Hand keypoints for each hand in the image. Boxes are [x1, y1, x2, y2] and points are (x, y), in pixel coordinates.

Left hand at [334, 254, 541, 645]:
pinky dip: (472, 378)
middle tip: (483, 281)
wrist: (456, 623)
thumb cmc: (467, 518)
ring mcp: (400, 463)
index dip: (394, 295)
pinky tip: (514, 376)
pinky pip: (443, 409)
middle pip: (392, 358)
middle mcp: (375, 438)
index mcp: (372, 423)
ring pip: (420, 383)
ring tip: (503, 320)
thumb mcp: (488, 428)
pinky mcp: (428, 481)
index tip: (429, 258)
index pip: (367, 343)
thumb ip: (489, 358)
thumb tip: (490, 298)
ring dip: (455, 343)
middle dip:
════════
WHAT YOU HAVE TO DO: Begin at the first line of the records above and quote every line verbatim through the one that contains "thumb mcp: (488, 428)".

SOLUTION TO THE EXERCISE:
Hand keypoints for each hand in the image. Boxes are [x1, y1, x2, y2] and points are (x, y), in pixel coordinates.

Left hand at [334, 254, 541, 645]:
pinky dip: (472, 378)
middle tip: (483, 281)
wrist: (456, 623)
thumb cmc: (467, 518)
ring mcp: (400, 463)
index dip: (394, 295)
pinky tip: (514, 376)
pinky pip: (443, 409)
middle pip: (392, 358)
middle mcp: (375, 438)
index mcp: (372, 423)
ring pip: (420, 383)
ring tip: (503, 320)
thumb mcp: (488, 428)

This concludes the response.